──────── Data provided ────────
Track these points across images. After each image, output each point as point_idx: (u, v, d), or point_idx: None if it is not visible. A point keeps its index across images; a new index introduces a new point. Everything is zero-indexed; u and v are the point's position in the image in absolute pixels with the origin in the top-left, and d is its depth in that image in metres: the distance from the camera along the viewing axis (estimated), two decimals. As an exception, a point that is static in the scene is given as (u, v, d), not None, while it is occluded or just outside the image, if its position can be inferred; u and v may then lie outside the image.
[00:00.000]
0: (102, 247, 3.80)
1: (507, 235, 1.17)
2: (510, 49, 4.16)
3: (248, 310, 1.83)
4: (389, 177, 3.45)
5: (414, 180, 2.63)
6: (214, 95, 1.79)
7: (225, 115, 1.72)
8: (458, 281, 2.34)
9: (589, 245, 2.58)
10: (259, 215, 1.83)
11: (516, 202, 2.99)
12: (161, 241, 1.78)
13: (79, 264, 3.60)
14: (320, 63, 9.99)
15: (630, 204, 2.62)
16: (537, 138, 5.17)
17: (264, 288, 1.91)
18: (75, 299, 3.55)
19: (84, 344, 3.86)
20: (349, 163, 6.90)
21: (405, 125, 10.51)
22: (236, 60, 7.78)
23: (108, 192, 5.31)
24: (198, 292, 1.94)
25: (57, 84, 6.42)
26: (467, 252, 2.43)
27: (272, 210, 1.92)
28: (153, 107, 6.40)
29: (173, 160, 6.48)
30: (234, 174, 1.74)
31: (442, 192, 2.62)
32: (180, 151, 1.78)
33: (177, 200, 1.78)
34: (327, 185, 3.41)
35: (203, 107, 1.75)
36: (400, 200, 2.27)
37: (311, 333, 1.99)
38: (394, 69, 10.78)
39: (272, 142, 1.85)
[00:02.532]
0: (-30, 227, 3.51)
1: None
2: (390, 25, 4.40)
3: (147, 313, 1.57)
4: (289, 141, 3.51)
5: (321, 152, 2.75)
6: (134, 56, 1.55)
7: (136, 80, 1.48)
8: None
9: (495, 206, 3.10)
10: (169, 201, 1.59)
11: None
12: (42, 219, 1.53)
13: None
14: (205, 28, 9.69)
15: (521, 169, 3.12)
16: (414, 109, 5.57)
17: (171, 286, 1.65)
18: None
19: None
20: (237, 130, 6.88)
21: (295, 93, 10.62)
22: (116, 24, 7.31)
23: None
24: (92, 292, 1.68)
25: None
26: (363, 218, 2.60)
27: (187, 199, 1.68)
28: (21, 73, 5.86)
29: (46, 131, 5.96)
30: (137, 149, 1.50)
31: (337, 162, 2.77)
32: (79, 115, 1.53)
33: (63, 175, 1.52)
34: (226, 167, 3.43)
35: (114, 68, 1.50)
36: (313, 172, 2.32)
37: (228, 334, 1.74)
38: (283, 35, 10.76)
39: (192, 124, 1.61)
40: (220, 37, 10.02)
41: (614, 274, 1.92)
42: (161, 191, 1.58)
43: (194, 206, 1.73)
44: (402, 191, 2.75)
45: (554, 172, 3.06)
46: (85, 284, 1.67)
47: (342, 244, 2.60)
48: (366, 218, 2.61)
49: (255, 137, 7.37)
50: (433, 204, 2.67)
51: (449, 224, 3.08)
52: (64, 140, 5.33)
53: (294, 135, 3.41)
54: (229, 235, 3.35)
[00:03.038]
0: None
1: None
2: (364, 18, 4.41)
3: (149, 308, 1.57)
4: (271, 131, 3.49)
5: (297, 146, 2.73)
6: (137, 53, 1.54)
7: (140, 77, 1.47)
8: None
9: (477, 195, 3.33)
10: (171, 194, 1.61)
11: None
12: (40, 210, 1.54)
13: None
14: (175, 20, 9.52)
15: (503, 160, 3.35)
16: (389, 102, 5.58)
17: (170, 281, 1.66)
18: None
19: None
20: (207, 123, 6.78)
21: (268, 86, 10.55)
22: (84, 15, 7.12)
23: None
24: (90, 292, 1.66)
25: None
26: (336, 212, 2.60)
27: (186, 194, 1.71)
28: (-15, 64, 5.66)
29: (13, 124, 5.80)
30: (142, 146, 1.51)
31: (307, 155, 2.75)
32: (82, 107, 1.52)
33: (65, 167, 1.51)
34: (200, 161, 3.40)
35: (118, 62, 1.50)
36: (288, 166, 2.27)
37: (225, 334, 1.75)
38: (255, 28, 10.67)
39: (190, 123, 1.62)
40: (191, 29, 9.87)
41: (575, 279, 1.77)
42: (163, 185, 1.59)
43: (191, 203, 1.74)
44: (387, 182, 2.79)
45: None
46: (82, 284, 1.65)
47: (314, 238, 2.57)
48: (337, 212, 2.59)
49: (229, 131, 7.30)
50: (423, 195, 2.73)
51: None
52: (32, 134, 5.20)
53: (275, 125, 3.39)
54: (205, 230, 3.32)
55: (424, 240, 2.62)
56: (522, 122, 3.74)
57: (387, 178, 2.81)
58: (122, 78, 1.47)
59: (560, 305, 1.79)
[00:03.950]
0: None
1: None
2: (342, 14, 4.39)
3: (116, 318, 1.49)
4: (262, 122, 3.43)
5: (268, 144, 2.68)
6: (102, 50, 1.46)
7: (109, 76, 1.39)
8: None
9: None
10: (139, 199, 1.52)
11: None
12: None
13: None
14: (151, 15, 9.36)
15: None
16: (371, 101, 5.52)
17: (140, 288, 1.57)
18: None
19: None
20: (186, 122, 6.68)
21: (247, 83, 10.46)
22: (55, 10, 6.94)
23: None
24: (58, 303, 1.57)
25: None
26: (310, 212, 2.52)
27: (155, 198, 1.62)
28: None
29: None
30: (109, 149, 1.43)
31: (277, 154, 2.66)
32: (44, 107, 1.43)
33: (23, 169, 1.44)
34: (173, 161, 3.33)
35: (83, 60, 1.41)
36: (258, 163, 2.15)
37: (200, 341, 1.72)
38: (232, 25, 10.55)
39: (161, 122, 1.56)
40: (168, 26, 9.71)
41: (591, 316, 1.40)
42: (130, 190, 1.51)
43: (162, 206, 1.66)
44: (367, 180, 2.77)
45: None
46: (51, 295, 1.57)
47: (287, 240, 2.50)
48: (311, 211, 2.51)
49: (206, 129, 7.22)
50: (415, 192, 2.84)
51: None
────────
## Directions for this task
Repeat the material word for word.

## Response to this task
Track these points across images. After each image, output each point as point_idx: (u, v, d), or point_idx: None if it is not visible. A point keeps its index across images; a new index introduces a new point. Everything is zero-indexed; u and v are the point's position in the image in absolute pixels with the origin in the top-left, and d is its depth in that image in metres: the distance from the camera along the viewing axis (estimated), two decimals. As an exception, a point that is static in the scene is given as (u, v, d), not None, while it is occluded or just outside the image, if its position can be inferred; u and v may then lie outside the image.
[00:00.000]
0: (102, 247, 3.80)
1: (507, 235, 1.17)
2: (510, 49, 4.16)
3: (248, 310, 1.83)
4: (389, 177, 3.45)
5: (414, 180, 2.63)
6: (214, 95, 1.79)
7: (225, 115, 1.72)
8: (458, 281, 2.34)
9: (589, 245, 2.58)
10: (259, 215, 1.83)
11: (516, 202, 2.99)
12: (161, 241, 1.78)
13: (79, 264, 3.60)
14: (320, 63, 9.99)
15: (630, 204, 2.62)
16: (537, 138, 5.17)
17: (264, 288, 1.91)
18: (75, 299, 3.55)
19: (84, 344, 3.86)
20: (349, 163, 6.90)
21: (405, 125, 10.51)
22: (236, 60, 7.78)
23: (108, 192, 5.31)
24: (198, 292, 1.94)
25: (57, 84, 6.42)
26: (467, 252, 2.43)
27: (272, 210, 1.92)
28: (153, 107, 6.40)
29: (173, 160, 6.48)
30: (234, 174, 1.74)
31: (442, 192, 2.62)
32: (180, 151, 1.78)
33: (177, 200, 1.78)
34: (327, 185, 3.41)
35: (203, 107, 1.75)
36: (400, 200, 2.27)
37: (311, 333, 1.99)
38: (394, 69, 10.78)
39: (272, 142, 1.85)
[00:02.532]
0: (-30, 227, 3.51)
1: None
2: (390, 25, 4.40)
3: (147, 313, 1.57)
4: (289, 141, 3.51)
5: (321, 152, 2.75)
6: (134, 56, 1.55)
7: (136, 80, 1.48)
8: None
9: (495, 206, 3.10)
10: (169, 201, 1.59)
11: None
12: (42, 219, 1.53)
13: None
14: (205, 28, 9.69)
15: (521, 169, 3.12)
16: (414, 109, 5.57)
17: (171, 286, 1.65)
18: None
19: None
20: (237, 130, 6.88)
21: (295, 93, 10.62)
22: (116, 24, 7.31)
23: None
24: (92, 292, 1.68)
25: None
26: (363, 218, 2.60)
27: (187, 199, 1.68)
28: (21, 73, 5.86)
29: (46, 131, 5.96)
30: (137, 149, 1.50)
31: (337, 162, 2.77)
32: (79, 115, 1.53)
33: (63, 175, 1.52)
34: (226, 167, 3.43)
35: (114, 68, 1.50)
36: (313, 172, 2.32)
37: (228, 334, 1.74)
38: (283, 35, 10.76)
39: (192, 124, 1.61)
40: (220, 37, 10.02)
41: (614, 274, 1.92)
42: (161, 191, 1.58)
43: (194, 206, 1.73)
44: (402, 191, 2.75)
45: (554, 172, 3.06)
46: (85, 284, 1.67)
47: (342, 244, 2.60)
48: (366, 218, 2.61)
49: (255, 137, 7.37)
50: (433, 204, 2.67)
51: (449, 224, 3.08)
52: (64, 140, 5.33)
53: (294, 135, 3.41)
54: (229, 235, 3.35)
[00:03.038]
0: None
1: None
2: (364, 18, 4.41)
3: (149, 308, 1.57)
4: (271, 131, 3.49)
5: (297, 146, 2.73)
6: (137, 53, 1.54)
7: (140, 77, 1.47)
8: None
9: (477, 195, 3.33)
10: (171, 194, 1.61)
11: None
12: (40, 210, 1.54)
13: None
14: (175, 20, 9.52)
15: (503, 160, 3.35)
16: (389, 102, 5.58)
17: (170, 281, 1.66)
18: None
19: None
20: (207, 123, 6.78)
21: (268, 86, 10.55)
22: (84, 15, 7.12)
23: None
24: (90, 292, 1.66)
25: None
26: (336, 212, 2.60)
27: (186, 194, 1.71)
28: (-15, 64, 5.66)
29: (13, 124, 5.80)
30: (142, 146, 1.51)
31: (307, 155, 2.75)
32: (82, 107, 1.52)
33: (65, 167, 1.51)
34: (200, 161, 3.40)
35: (118, 62, 1.50)
36: (288, 166, 2.27)
37: (225, 334, 1.75)
38: (255, 28, 10.67)
39: (190, 123, 1.62)
40: (191, 29, 9.87)
41: (575, 279, 1.77)
42: (163, 185, 1.59)
43: (191, 203, 1.74)
44: (387, 182, 2.79)
45: None
46: (82, 284, 1.65)
47: (314, 238, 2.57)
48: (337, 212, 2.59)
49: (229, 131, 7.30)
50: (423, 195, 2.73)
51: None
52: (32, 134, 5.20)
53: (275, 125, 3.39)
54: (205, 230, 3.32)
55: (424, 240, 2.62)
56: (522, 122, 3.74)
57: (387, 178, 2.81)
58: (122, 78, 1.47)
59: (560, 305, 1.79)
[00:03.950]
0: None
1: None
2: (342, 14, 4.39)
3: (116, 318, 1.49)
4: (262, 122, 3.43)
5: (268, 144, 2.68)
6: (102, 50, 1.46)
7: (109, 76, 1.39)
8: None
9: None
10: (139, 199, 1.52)
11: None
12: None
13: None
14: (151, 15, 9.36)
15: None
16: (371, 101, 5.52)
17: (140, 288, 1.57)
18: None
19: None
20: (186, 122, 6.68)
21: (247, 83, 10.46)
22: (55, 10, 6.94)
23: None
24: (58, 303, 1.57)
25: None
26: (310, 212, 2.52)
27: (155, 198, 1.62)
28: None
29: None
30: (109, 149, 1.43)
31: (277, 154, 2.66)
32: (44, 107, 1.43)
33: (23, 169, 1.44)
34: (173, 161, 3.33)
35: (83, 60, 1.41)
36: (258, 163, 2.15)
37: (200, 341, 1.72)
38: (232, 25, 10.55)
39: (161, 122, 1.56)
40: (168, 26, 9.71)
41: (591, 316, 1.40)
42: (130, 190, 1.51)
43: (162, 206, 1.66)
44: (367, 180, 2.77)
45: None
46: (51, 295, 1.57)
47: (287, 240, 2.50)
48: (311, 211, 2.51)
49: (206, 129, 7.22)
50: (415, 192, 2.84)
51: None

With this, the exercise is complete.